Mr. Justice COHEN joins in this dissenting Opinion.
NOTES
[1] Act of June 24, 1939, P.L. 872, § 817, as amended, May 21, 1943, P.L. 306, § 1, 18 P.S. § 4817.
[2] There is nothing in the record indicating that this second pistol was one of the stolen ones.
[3] As set out above, the pistol was stolen on January 31 and recovered from Harris on February 19. Harris did not testify as to when he acquired the weapon from appellant.
[4] In both Leary and Turner, the Court pointedly referred to the possibility that due process might require that a criminal presumption be factually accurate beyond a reasonable doubt. 395 U.S. at 36 n. 64, 89 S. Ct. at 1548 n. 64; 396 U.S. at 405, 90 S. Ct. at 646. The present case does not require our reaching this issue.
[5] See Annot., 68 A.L.R. 187 (1930), as supplemented. Compare, e.g., State v. Woods, 434 S.W. 2d 465, 467 (Mo. 1968); State v. Long, 243 Ore. 561, 564-65, 415 P. 2d 171, 173 (1966); Pollan v. State, 157 Tex. Crim. 178, 181, 247 S.W. 2d 889, 891 (1952) (rejecting presumption), with Buckley v. State, 2 Md. App. 508, 235 A. 2d 754, 757 (1967); People v. Everett, 10 N.Y. 2d 500, 225 N.Y.S. 2d 193, 180 N.E. 2d 556 (1962) (accepting presumption).
[*] The present Chief Justice dissented because of disagreement with the Court's Opinion on the subject of jurisdiction.
[**] While this part of the Court's Opinion was dictum, the many prior decisions cited therein were well established law.
[*] This presumption, which the majority Opinion finds Constitutionally infirm, is one which has deep roots in other jurisdictions, as well as in this Commonwealth. Act of June 24, 1939, P.L. 872, § 817, as amended, May 21, 1943, P.L. 306, § 1, 18 P.S. § 4817. See also, Moore v. State, 241 Ark. 745, 410 S.W. 2d 399 (1967); People v. Williams, 61 Cal. Rptr. 238 (C.A. 1967); State v. Palkimas, 153 Conn. 555, 219 A. 2d 220 (1966); Combs v. Commonwealth, 341 S.W. 2d 774 (Ky. 1960); Smith v. State, 8 Md. App. 163, 258 A. 2d 755 (1969); Commonwealth v. Kelley, 333 Mass. 191, 129 N.E. 2d 900 (1955); State v. Boykin, 285 Minn. 276, 172 N.W. 2d 754 (1969); State v. Rumney, 108 N.H. 40, 226 A. 2d 777 (1967); State v. DiRienzo, 53 N.J. 360, 251 A. 2d 99 (1969); People v. Moro, 23 N.Y. 2d 496, 297 N.Y.S. 2d 578 (1969); State v. Chambers, 239 N.C. 114, 79 S.E. 2d 262 (1953); State v. Kurowski, 100 R.I. 25, 210 A. 2d 873 (1965); Tackett v. State, 443 S.W. 2d 450 (Tenn. 1969); Reaves v. Commonwealth, 192 Va. 443, 65 S.E. 2d 559 (1951).

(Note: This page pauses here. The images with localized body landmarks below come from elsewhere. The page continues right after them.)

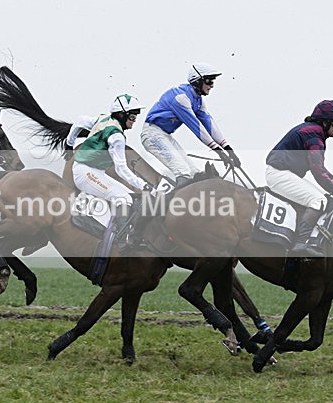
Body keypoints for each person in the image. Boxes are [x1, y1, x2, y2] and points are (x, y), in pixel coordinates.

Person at [73, 94, 152, 282]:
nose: (134, 120)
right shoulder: (117, 136)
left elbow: (79, 122)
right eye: (132, 116)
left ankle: (121, 234)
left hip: (93, 170)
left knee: (129, 197)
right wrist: (144, 185)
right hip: (85, 173)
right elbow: (121, 169)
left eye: (135, 116)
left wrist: (70, 142)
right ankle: (122, 243)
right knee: (123, 199)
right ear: (122, 115)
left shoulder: (103, 118)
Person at [265, 100, 333, 257]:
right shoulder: (314, 136)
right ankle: (301, 244)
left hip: (283, 172)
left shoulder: (314, 132)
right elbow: (317, 170)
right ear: (326, 122)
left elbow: (318, 167)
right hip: (280, 174)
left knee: (320, 198)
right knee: (319, 201)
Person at [141, 63, 241, 187]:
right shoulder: (180, 97)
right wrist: (219, 152)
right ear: (198, 81)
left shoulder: (198, 100)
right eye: (209, 81)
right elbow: (197, 127)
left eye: (213, 82)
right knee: (183, 171)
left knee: (195, 173)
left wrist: (229, 150)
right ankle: (169, 205)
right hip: (152, 135)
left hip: (165, 135)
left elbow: (210, 126)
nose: (212, 86)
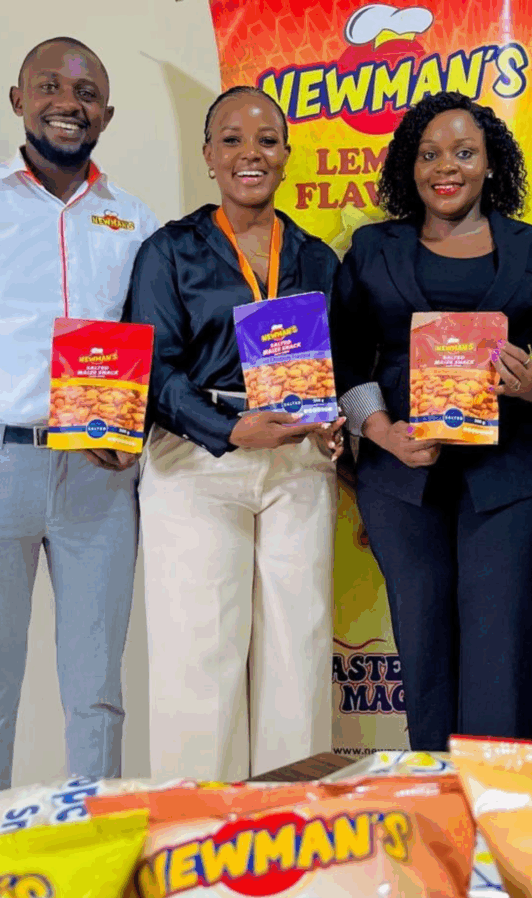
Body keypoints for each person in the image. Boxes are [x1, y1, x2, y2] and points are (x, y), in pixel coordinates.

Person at [330, 91, 532, 751]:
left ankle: (504, 823)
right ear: (409, 167)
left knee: (505, 651)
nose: (447, 167)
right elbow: (347, 358)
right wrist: (382, 432)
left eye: (464, 152)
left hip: (513, 483)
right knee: (424, 650)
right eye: (430, 154)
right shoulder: (372, 248)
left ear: (491, 162)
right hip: (401, 481)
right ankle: (440, 807)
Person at [124, 86, 343, 782]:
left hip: (297, 462)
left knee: (299, 651)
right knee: (201, 655)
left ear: (285, 154)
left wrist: (332, 426)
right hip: (196, 462)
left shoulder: (315, 258)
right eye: (232, 139)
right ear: (209, 155)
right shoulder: (170, 251)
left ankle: (290, 827)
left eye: (267, 140)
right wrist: (229, 427)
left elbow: (337, 364)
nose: (251, 153)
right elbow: (155, 371)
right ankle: (198, 840)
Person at [0, 37, 158, 789]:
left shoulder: (136, 222)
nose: (71, 103)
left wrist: (141, 421)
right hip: (4, 465)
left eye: (87, 92)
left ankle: (95, 849)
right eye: (52, 87)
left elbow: (161, 341)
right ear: (18, 100)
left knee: (96, 691)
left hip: (100, 478)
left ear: (107, 114)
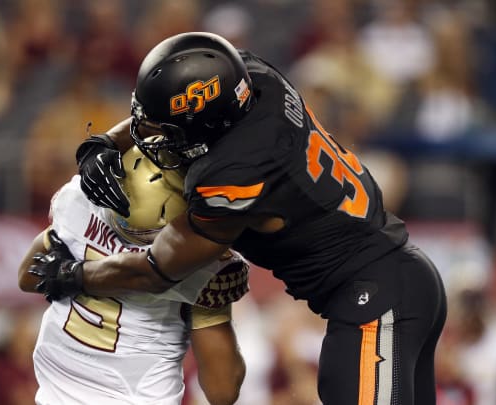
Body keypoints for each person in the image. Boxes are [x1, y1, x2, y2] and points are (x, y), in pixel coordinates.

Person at [31, 32, 447, 405]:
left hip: (377, 300)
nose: (146, 138)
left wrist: (75, 275)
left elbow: (158, 270)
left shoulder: (233, 173)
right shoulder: (250, 77)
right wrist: (103, 141)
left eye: (166, 131)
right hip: (395, 283)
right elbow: (170, 117)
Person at [18, 143, 249, 405]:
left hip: (56, 389)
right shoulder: (199, 264)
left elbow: (28, 275)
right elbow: (223, 390)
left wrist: (67, 273)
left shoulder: (80, 202)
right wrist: (210, 308)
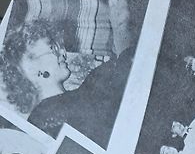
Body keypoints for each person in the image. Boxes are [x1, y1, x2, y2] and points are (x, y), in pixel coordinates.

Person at [0, 16, 135, 146]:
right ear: (30, 67)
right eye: (53, 48)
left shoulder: (86, 88)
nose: (63, 53)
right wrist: (121, 32)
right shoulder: (41, 118)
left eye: (60, 47)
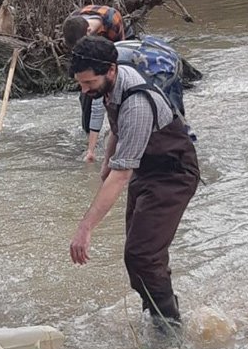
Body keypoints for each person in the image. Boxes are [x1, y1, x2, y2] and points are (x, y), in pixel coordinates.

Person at [68, 35, 199, 324]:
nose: (84, 89)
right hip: (147, 168)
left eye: (89, 83)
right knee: (138, 252)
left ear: (111, 70)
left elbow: (122, 174)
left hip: (172, 174)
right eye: (80, 83)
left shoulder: (138, 104)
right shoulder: (112, 84)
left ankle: (169, 325)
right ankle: (157, 308)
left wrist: (85, 229)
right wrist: (105, 162)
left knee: (142, 255)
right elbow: (116, 129)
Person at [80, 36, 194, 161]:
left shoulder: (100, 72)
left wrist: (90, 150)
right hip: (163, 53)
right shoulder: (100, 58)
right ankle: (186, 142)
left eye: (88, 84)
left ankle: (182, 150)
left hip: (158, 63)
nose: (86, 89)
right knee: (173, 106)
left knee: (162, 109)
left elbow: (97, 110)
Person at [62, 5, 127, 162]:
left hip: (117, 51)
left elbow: (118, 60)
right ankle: (88, 135)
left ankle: (118, 132)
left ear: (89, 32)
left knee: (108, 94)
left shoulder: (113, 22)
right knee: (86, 95)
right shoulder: (73, 23)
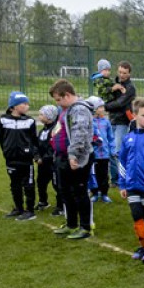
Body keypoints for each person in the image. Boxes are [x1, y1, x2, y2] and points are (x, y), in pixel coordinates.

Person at [49, 79, 95, 240]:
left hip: (78, 158)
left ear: (67, 95)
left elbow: (80, 133)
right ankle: (71, 224)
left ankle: (85, 227)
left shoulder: (79, 110)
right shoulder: (67, 109)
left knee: (79, 191)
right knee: (65, 191)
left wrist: (73, 154)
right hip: (63, 157)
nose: (58, 103)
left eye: (58, 100)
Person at [118, 99, 144, 263]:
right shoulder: (127, 138)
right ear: (134, 116)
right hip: (131, 186)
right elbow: (122, 161)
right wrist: (122, 184)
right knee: (137, 216)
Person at [0, 91, 39, 221]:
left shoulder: (30, 121)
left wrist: (35, 154)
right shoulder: (3, 120)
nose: (27, 106)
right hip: (11, 158)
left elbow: (34, 140)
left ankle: (30, 210)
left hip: (26, 160)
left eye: (28, 104)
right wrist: (6, 151)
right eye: (24, 104)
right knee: (14, 184)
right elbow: (1, 138)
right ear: (14, 106)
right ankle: (18, 208)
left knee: (28, 184)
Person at [104, 61, 136, 185]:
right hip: (111, 120)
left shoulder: (130, 88)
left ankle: (125, 179)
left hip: (122, 121)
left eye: (125, 73)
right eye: (120, 72)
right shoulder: (113, 83)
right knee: (110, 151)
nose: (122, 75)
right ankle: (114, 179)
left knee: (118, 151)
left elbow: (120, 103)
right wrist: (111, 88)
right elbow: (104, 92)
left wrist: (104, 106)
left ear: (129, 74)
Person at [34, 105, 61, 214]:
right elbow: (36, 145)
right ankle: (43, 201)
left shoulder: (55, 130)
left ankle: (60, 206)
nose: (39, 116)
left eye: (42, 114)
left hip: (53, 163)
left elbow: (53, 148)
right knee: (40, 182)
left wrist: (44, 159)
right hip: (42, 164)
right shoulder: (42, 131)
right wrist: (36, 156)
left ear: (50, 117)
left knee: (57, 184)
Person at [89, 99, 115, 203]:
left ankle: (104, 194)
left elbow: (111, 137)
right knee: (94, 174)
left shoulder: (106, 122)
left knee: (104, 175)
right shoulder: (90, 122)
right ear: (94, 109)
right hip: (94, 154)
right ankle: (95, 193)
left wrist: (112, 149)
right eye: (101, 107)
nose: (103, 109)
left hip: (104, 154)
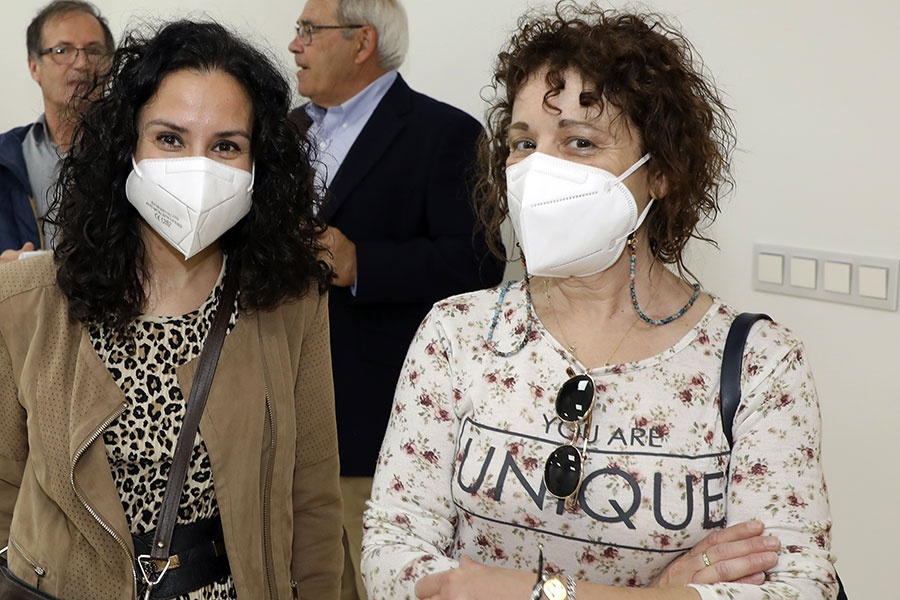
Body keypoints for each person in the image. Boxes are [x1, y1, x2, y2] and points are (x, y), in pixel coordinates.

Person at [362, 3, 839, 600]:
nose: (538, 169)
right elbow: (391, 552)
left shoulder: (759, 363)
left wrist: (531, 592)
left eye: (580, 142)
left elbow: (799, 586)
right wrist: (661, 596)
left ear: (660, 172)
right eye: (523, 142)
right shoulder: (456, 332)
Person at [0, 19, 342, 600]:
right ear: (126, 147)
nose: (197, 167)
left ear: (258, 166)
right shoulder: (27, 299)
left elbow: (311, 500)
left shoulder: (290, 302)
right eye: (170, 139)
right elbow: (4, 485)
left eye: (226, 146)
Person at [287, 1, 505, 599]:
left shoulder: (446, 134)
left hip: (377, 424)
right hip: (283, 416)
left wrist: (363, 264)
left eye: (309, 30)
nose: (295, 45)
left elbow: (479, 263)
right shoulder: (284, 131)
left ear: (362, 42)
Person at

Furthermore, all the Federal circuits have adhered to a similar principle involving the Dyer Act, 18 U.S.C. Sec. 2312. "It is well established, in this Circuit as in all the others, that the possession of a recently stolen vehicle gives rise to an inference of knowledge of its theft in the absence of a satisfactory explanation to the contrary." United States v. Teasley, 408 F. 2d 1012 (7th Cir. 1969). See also, Holden v. United States, 393 F. 2d 276 (1st Cir. 1968); United States v. Kompinski, 373 F. 2d 429 (2nd Cir. 1967); United States v. Pounds, 323 F. 2d 419 (3d Cir. 1963); United States v. Banks, 370 F. 2d 141 (4th Cir. 1966); Welch v. United States, 386 F. 2d 189 (5th Cir. 1967); Schwachter v. United States, 237 F. 2d 640 (6th Cir. 1956); Sewell v. United States, 406 F. 2d 1289 (8th Cir. 1969); Jones v. United States, 378 F. 2d 340 (9th Cir. 1967); Wheeler v. United States, 382 F. 2d 998 (10th Cir. 1967).
See also, Annotation, 68 A.L.R. 187 (1930), as supplemented, 56 A.L.R. 2d 1309, 1360 et seq., § 41a et seq., as supplemented; 76 C.J.S. Receiving Stolen Goods, Sec. 17b (1952); and I Wharton, Criminal Evidence, Sec. 135 (1955).